Assuming that we’re going to use these sorts of statistics as a guide then we need to work out what that difference is. Then we can apportion the right amount of our belief to each of the numbers. Again, let me note that I don’t think that anyone is doing anything wrong. It’s that both numbers are proxies for what we don’t in fact know and never will, the exact number of jobs out there. Proxies can wander around in how accurate they are.

This is also not the definitive proof of anything but my opinion is that the difference is here:

One difference is that the ADP NER includes any active employee within the company, whereas the BLS tracks employees only if they are paid during the applicable month.

ADP is counting people on the books. BLS (for the Labor Department) is counting those who got paid. So, the ADP numbers increase by the number of new employees that are taken onto those books. The BLS numbers increase by the number who got a paycheck in the period and didn’t in the one before.

So, what’s happening out there in the labour market at present? There’s that pandemic unemployment insurance program. Which may or may not be captured in both sets of numbers. There will be people laid off and truly laid off. there will also be people who a company says, well, there’s no work this month, sorry, but as soon as there is back you come. So, they don’t wipe them from the systems but there are no checks being run for them.

How much of each is going on, how official is all of it? Who knows?

But the different things being counted would cover several of those situations. Thus we can look on the ADP and Labor numbers as representing rather different things.

The ADP numbers are people newly entered into a payroll system. These are new jobs being created that is. Proper new jobs, not just temporary – even if unofficially – laid off people not expunged from payroll systems. And that ADP number for that is actually a pretty good number.

The Labor numbers are, to some extent at least, both those and also, on top, those being taken back into jobs that they were only out of because of lockdown. Where they didn’t get wiped out of the computer system.

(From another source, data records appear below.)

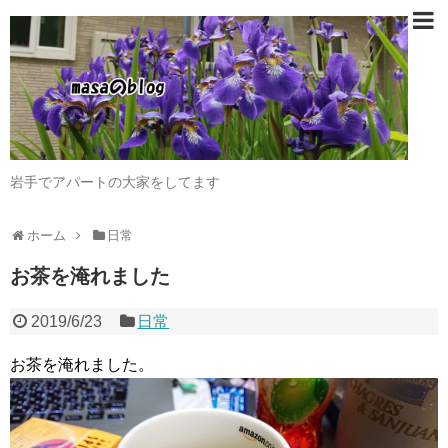
岩手でアパートの大家をしてます
ホーム
日常
お茶を淹れました
2019/6/23
日常
お茶を淹れました。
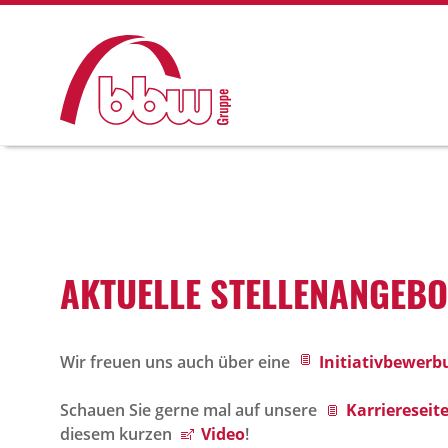
AKTU­ELLE STEL­LEN­AN­GE­B
Wir freuen uns auch über eine
Initiativbewerb
Schauen Sie gerne mal auf unsere
Karriereseite
diesem kurzen
Video
!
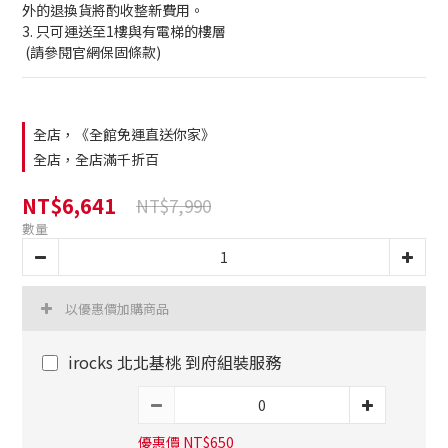
外的退換貨將酌收整新費用。
3. 只可運送至1樓與有電梯的樓層
 (請參閱官網保固條款)
全店，《全館免運直送你家》
全店，全店滿千折百
NT$6,641
NT$7,990
數量
以優惠價加購商品
irocks 北北基桃 到府組裝服務
優惠價 NT$650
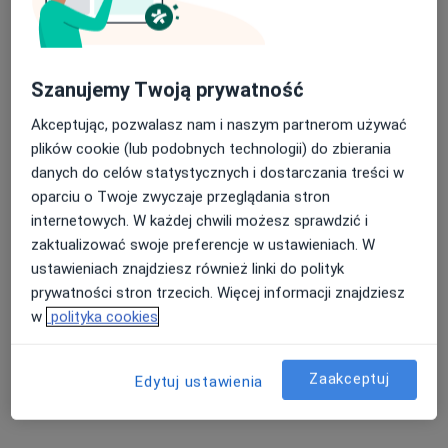
lek. Przemysław Gorgolewski
·
Więcej
Szanujemy Twoją prywatność
Radiolog, Ultrasonografista
70 opinii
Akceptując, pozwalasz nam i naszym partnerom używać
mjr. Ludwika Idzikowskiego 48A, Toruń
•
Mapa
plików cookie (lub podobnych technologii) do zbierania
Centrum Medyczne PROMEDIS
danych do celów statystycznych i dostarczania treści w
oparciu o Twoje zwyczaje przeglądania stron
USG tarczycy
200 zł
internetowych. W każdej chwili możesz sprawdzić i
Specjalista nie oferuje umawiania online pod tym adresem.
zaktualizować swoje preferencje w ustawieniach. W
ustawieniach znajdziesz również linki do polityk
Poproś o wizytę
prywatności stron trzecich. Więcej informacji znajdziesz
w
polityka cookies
Zaakceptuj
Edytuj ustawienia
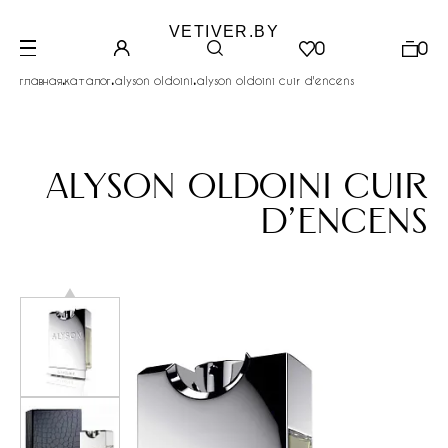
VETIVER.BY
0
0
.
.
.
главная
каталог
alyson oldoini
alyson oldoini cuir d'encens
alyson oldoini cuir
d'encens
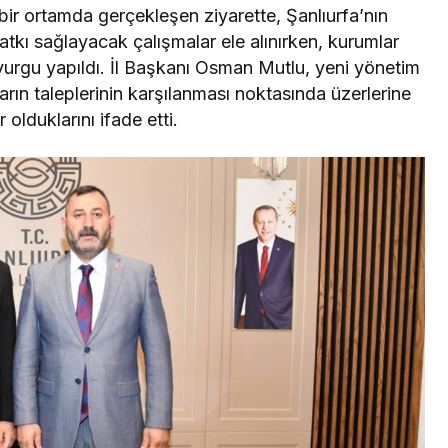
ir ortamda gerçekleşen ziyarette, Şanlıurfa’nın
atkı sağlayacak çalışmalar ele alınırken, kurumlar
 vurgu yapıldı. İl Başkanı Osman Mutlu, yeni yönetim
arın taleplerinin karşılanması noktasında üzerlerine
olduklarını ifade etti.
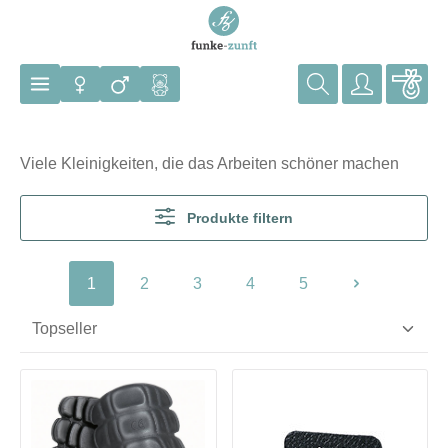
Zum Hauptinhalt springen
Viele Kleinigkeiten, die das Arbeiten schöner machen
Produkte filtern
1
2
3
4
5
Seite
Seite
Seite
Seite
Seite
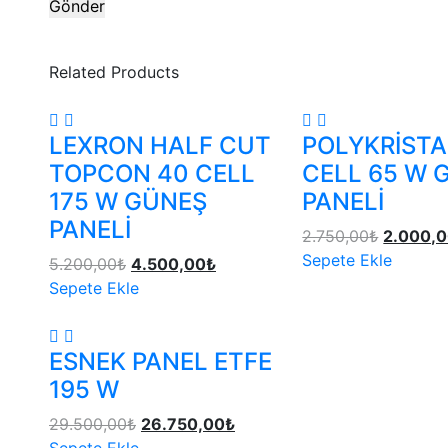
Related Products
LEXRON HALF CUT
POLYKRİSTA
TOPCON 40 CELL
CELL 65 W 
175 W GÜNEŞ
PANELİ
PANELİ
2.750,00
₺
2.000,
Sepete Ekle
5.200,00
₺
4.500,00
₺
Sepete Ekle
ESNEK PANEL ETFE
195 W
29.500,00
₺
26.750,00
₺
Sepete Ekle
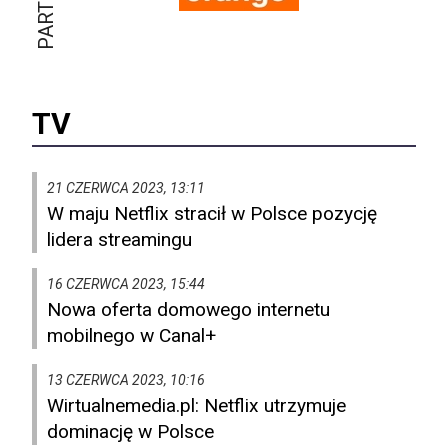
TV
21 CZERWCA 2023, 13:11
W maju Netflix stracił w Polsce pozycję
lidera streamingu
16 CZERWCA 2023, 15:44
Nowa oferta domowego internetu
mobilnego w Canal+
13 CZERWCA 2023, 10:16
Wirtualnemedia.pl: Netflix utrzymuje
dominację w Polsce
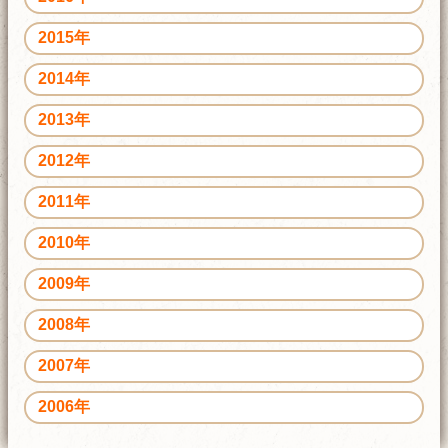
2015年
2014年
2013年
2012年
2011年
2010年
2009年
2008年
2007年
2006年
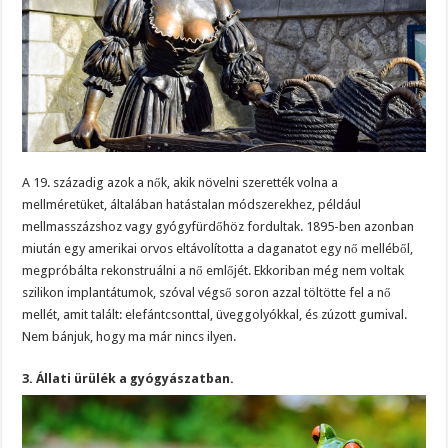
A 19. századig azok a nők, akik növelni szerették volna a
mellméretüket, általában hatástalan módszerekhez, például
mellmasszázshoz vagy gyógyfürdőhöz fordultak. 1895-ben azonban
miután egy amerikai orvos eltávolította a daganatot egy nő melléből,
megpróbálta rekonstruálni a nő emlőjét. Ekkoriban még nem voltak
szilikon implantátumok, szóval végső soron azzal töltötte fel a nő
mellét, amit talált: elefántcsonttal, üveggolyókkal, és zúzott gumival.
Nem bánjuk, hogy ma már nincs ilyen.
3. Állati ürülék a gyógyászatban.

So, ADP is talking to us about jobs churn and new jobs, Labor is that plus people coming back from furlough. Or sorta, because there won’t be sharp dividing lines between each of these classes.

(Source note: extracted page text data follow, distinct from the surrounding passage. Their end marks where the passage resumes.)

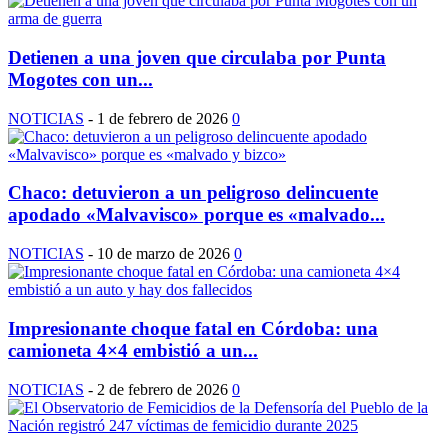
Detienen a una joven que circulaba por Punta
Mogotes con un...
NOTICIAS
-
1 de febrero de 2026
0
Chaco: detuvieron a un peligroso delincuente
apodado «Malvavisco» porque es «malvado...
NOTICIAS
-
10 de marzo de 2026
0
Impresionante choque fatal en Córdoba: una
camioneta 4×4 embistió a un...
NOTICIAS
-
2 de febrero de 2026
0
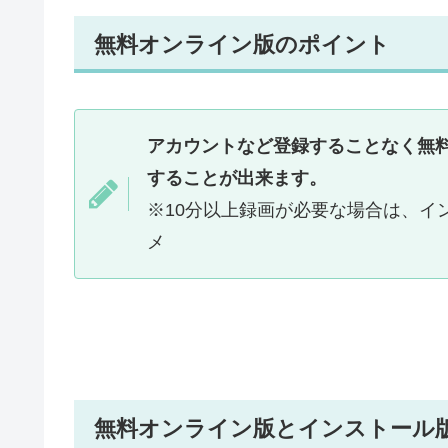
無料オンライン版のポイント
アカウントなど登録することなく無料
することが出来ます。
※10分以上録画が必要な場合は、イ
メ
無料オンライン版とインストール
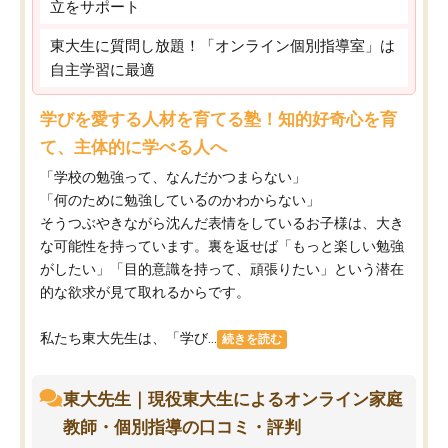
立をサポート
東大生に質問し放題！「オンライン個別指導室」は
自主学習に最適
学びを愛する人材を育てる塾！知的好奇心を育
て、主体的に学べる人へ
「学校の勉強って、なんだかつまらない」
「何のために勉強しているのかわからない」
そうつぶやきながら沈んだ表情をしているお子様は、大き
な可能性を持っています。裏を返せば「もっと楽しい勉強
がしたい」「目的意識を持って、頑張りたい」という潜在
的な欲求が見て取れるからです。
私たち東大先生は、「学び...
続きを読む
東大先生｜現役東大生によるオンライン家庭
教師・個別指導の口コミ・評判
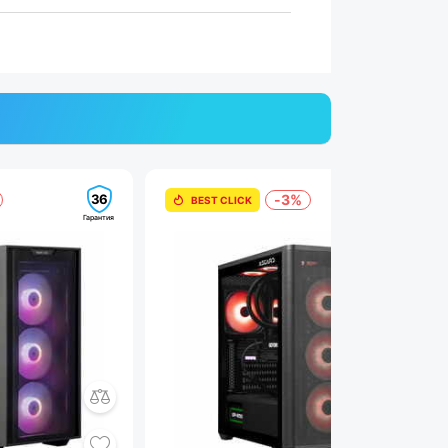
36
36
-3%
BEST CLICK
Гарантия
Гарантия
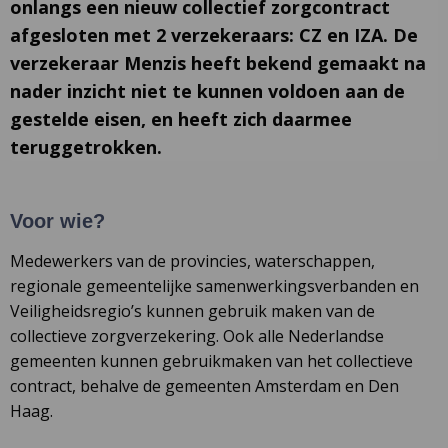
onlangs een nieuw collectief zorgcontract
afgesloten met 2 verzekeraars: CZ en IZA. De
verzekeraar Menzis heeft bekend gemaakt na
nader inzicht niet te kunnen voldoen aan de
gestelde eisen, en heeft zich daarmee
teruggetrokken.
Voor wie?
Medewerkers van de provincies, waterschappen,
regionale gemeentelijke samenwerkingsverbanden en
Veiligheidsregio’s kunnen gebruik maken van de
collectieve zorgverzekering. Ook alle Nederlandse
gemeenten kunnen gebruikmaken van het collectieve
contract, behalve de gemeenten Amsterdam en Den
Haag.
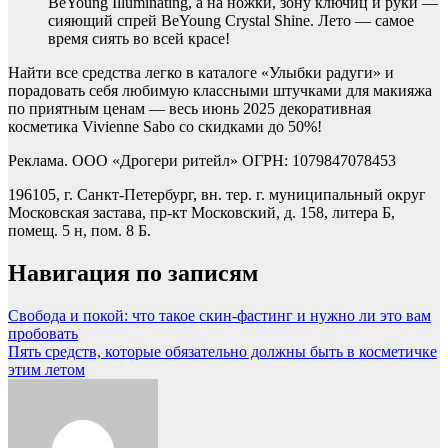
BeYoung Illuminating, а на ножки, зону ключиц и руки —
сияющий спрей BeYoung Crystal Shine. Лето — самое
время сиять во всей красе!
Найти все средства легко в каталоге «Улыбки радуги» и
порадовать себя любимую классными штучками для макияжа
по приятным ценам — весь июнь 2025 декоративная
косметика Vivienne Sabo со скидками до 50%!
Реклама. ООО «Дрогери ритейл» ОГРН: 1079847078453
196105, г. Санкт-Петербург, вн. тер. г. муниципальный округ
Московская застава, пр-кт Московский, д. 158, литера Б,
помещ. 5 н, пом. 8 Б.
Навигация по записям
Свобода и покой: что такое скин-фастинг и нужно ли это вам
пробовать
Пять средств, которые обязательно должны быть в косметичке
этим летом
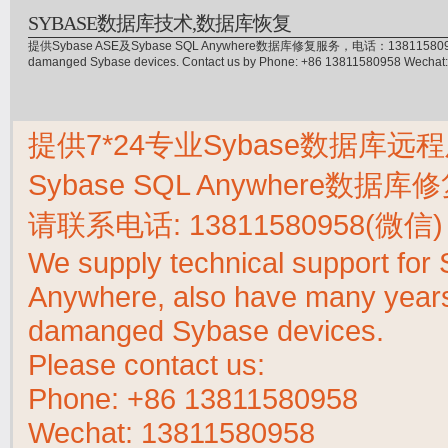
SYBASE数据库技术,数据库恢复
提供Sybase ASE及Sybase SQL Anywhere数据库修复服务，电话：13811580958(微信)，
damanged Sybase devices. Contact us by Phone: +86 13811580958 Wecha
提供7*24专业Sybase数据库远程
Sybase SQL Anywhere数据
请联系电话:
13811580958(微信)
We supply technical support fo
Anywhere, also have many years 
damanged Sybase devices.
Please contact us:
Phone:
+86 13811580958
Wechat: 13811580958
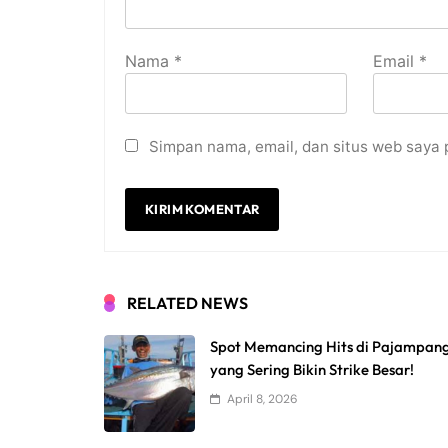
Nama
*
Email
*
Simpan nama, email, dan situs web saya 
RELATED NEWS
Spot Memancing Hits di Pajampan
yang Sering Bikin Strike Besar!
April 8, 2026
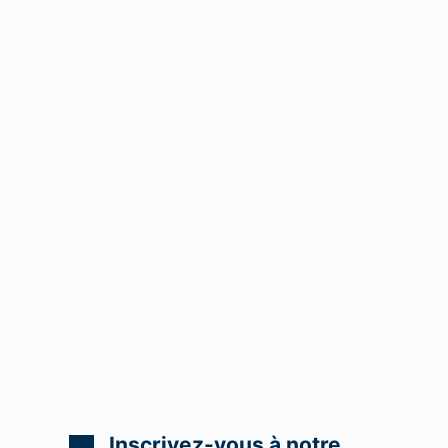
Inscrivez-vous à notre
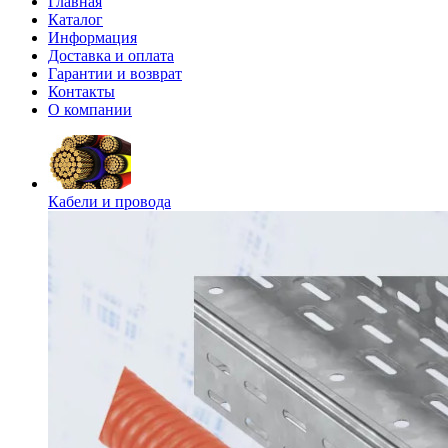
Главная
Каталог
Информация
Доставка и оплата
Гарантии и возврат
Контакты
О компании
Кабели и провода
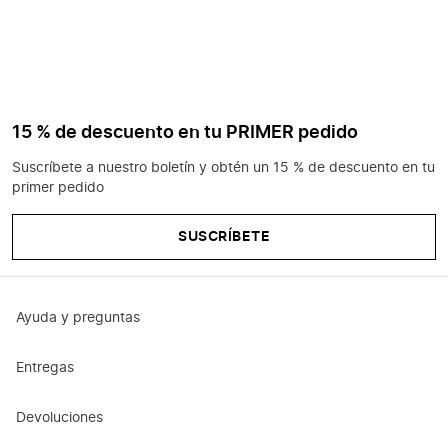
15 % de descuento en tu PRIMER pedido
Suscríbete a nuestro boletín y obtén un 15 % de descuento en tu
primer pedido
SUSCRÍBETE
Ayuda y preguntas
Entregas
Devoluciones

Please note I do not say that this absolutely is what is going on. Rather, that’s the best explanation I can see for what is happening here, given the difference in numbers, they must be counting different things.

The use of the numbers

If the above is indeed true, as I think it is, then the best number for us to use to measure the economy as a whole is the Labor one. That’s what’s showing the total effect of people getting back to work. Sure, we’d like it to be more than a million a month doing so but even then if the rate stays at that level then we’ll be done with the Covid-caused unemployment in 6 to 9 months.

My view

As ever I am thinking about a swift and V shaped recovery. And looking for evidence that tells me it’s not going to happen. The ADP numbers, if they were the full re-employment rate, would be the beginnings at least of that proof. But, as above, I don’t think they’re representative of what’s really happening out there. Again, not because of any mistake but just because of the details of what is actually being counted.

The investor view

Assume that the Labor numbers are correct and the markets are about correctly priced. For they are priced for a reasonably swift and V shaped recovery. If the ADP numbers are the true employment situation, including those returning after lockdown to their previous jobs, then recovery is going to be a long slow grind and the stock indices are over-valued.

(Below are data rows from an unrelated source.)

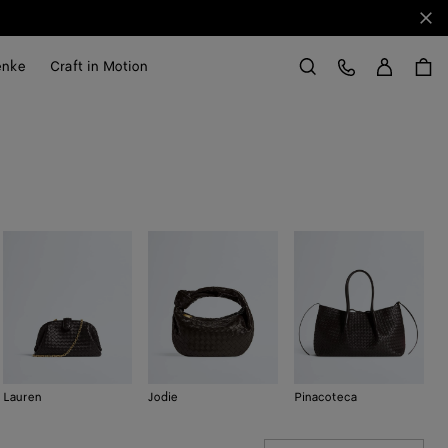
Sch
Anme
Kundens
enke
Craft in Motion
Suchen
Lauren
Jodie
Pinacoteca
K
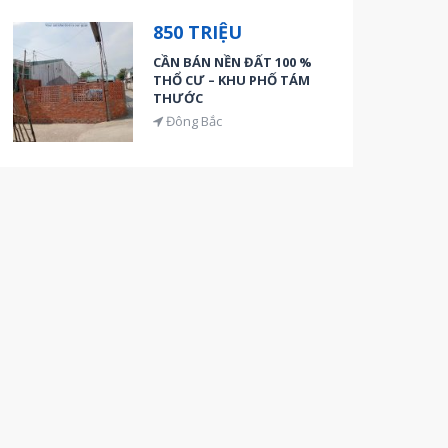
850 TRIỆU
CẦN BÁN NỀN ĐẤT 100 %
THỔ CƯ – KHU PHỐ TÁM
THƯỚC
Đông Bắc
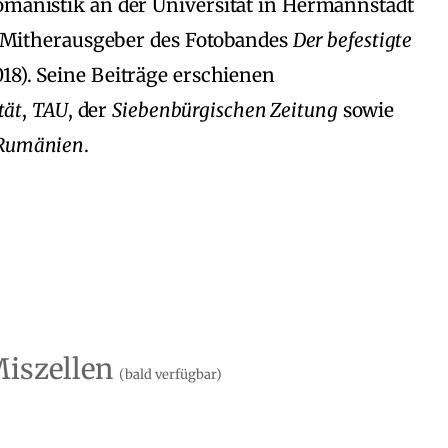
Romanistik an der Universität in Hermannstadt
a. Mitherausgeber des Fotobandes
Der befestigte
18). Seine Beiträge erschienen
tät
,
TAU
, der
Siebenbürgischen Zeitung
sowie
 Rumänien
.
Miszellen
(bald verfügbar)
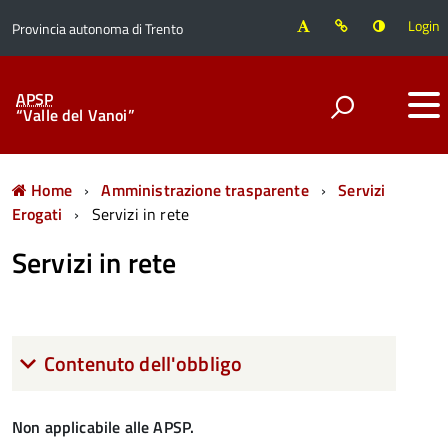
Login
Provincia autonoma di Trento
APSP
“Valle del Vanoi”
Home
Amministrazione trasparente
Servizi
Erogati
Servizi in rete
Servizi in rete
Contenuto dell'obbligo
Non applicabile alle APSP.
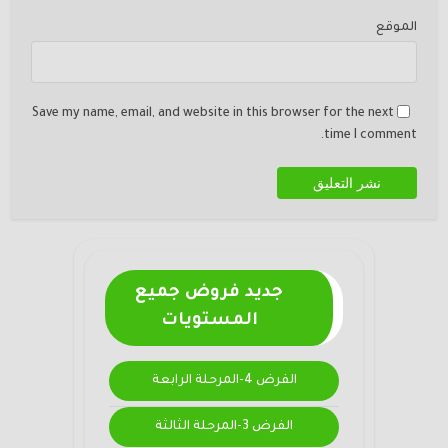
الموقع
Save my name, email, and website in this browser for the next
time I comment.
جديد فروض جميع
المستويات
الفرض 4-المرحلة الرابعة
الفرض 3-المرحلة الثالثة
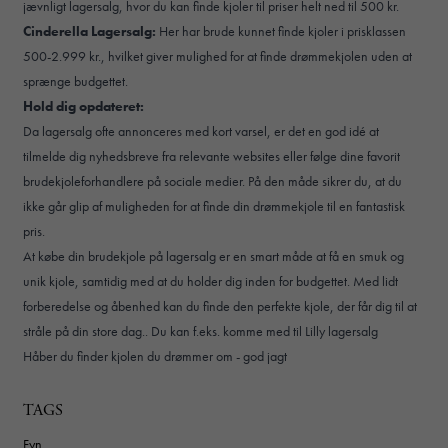
jævnligt lagersalg, hvor du kan finde kjoler til priser helt ned til 500 kr.
Cinderella Lagersalg:
Her har brude kunnet finde kjoler i prisklassen
500-2.999 kr., hvilket giver mulighed for at finde drømmekjolen uden at
sprænge budgettet.
Hold dig opdateret:
Da lagersalg ofte annonceres med kort varsel, er det en god idé at
tilmelde dig nyhedsbreve fra relevante websites eller følge dine favorit
brudekjoleforhandlere på sociale medier. På den måde sikrer du, at du
ikke går glip af muligheden for at finde din drømmekjole til en fantastisk
pris.
At købe din brudekjole på lagersalg er en smart måde at få en smuk og
unik kjole, samtidig med at du holder dig inden for budgettet. Med lidt
forberedelse og åbenhed kan du finde den perfekte kjole, der får dig til at
stråle på din store dag.. Du kan f.eks. komme med til
Lilly lagersalg
Håber du finder kjolen du drømmer om - god jagt
TAGS
Fyn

At which point each investor has to make up their own mind about which set of numbers to believe and then adjust investment strategy to suit. Good luck and you know from the above which way I lean.

Disclosure: I/we have no positions in any stocks mentioned, and no plans to initiate any positions within the next 72 hours. I wrote this article myself, and it expresses my own opinions. I am not receiving compensation for it (other than from Seeking Alpha). I have no business relationship with any company whose stock is mentioned in this article.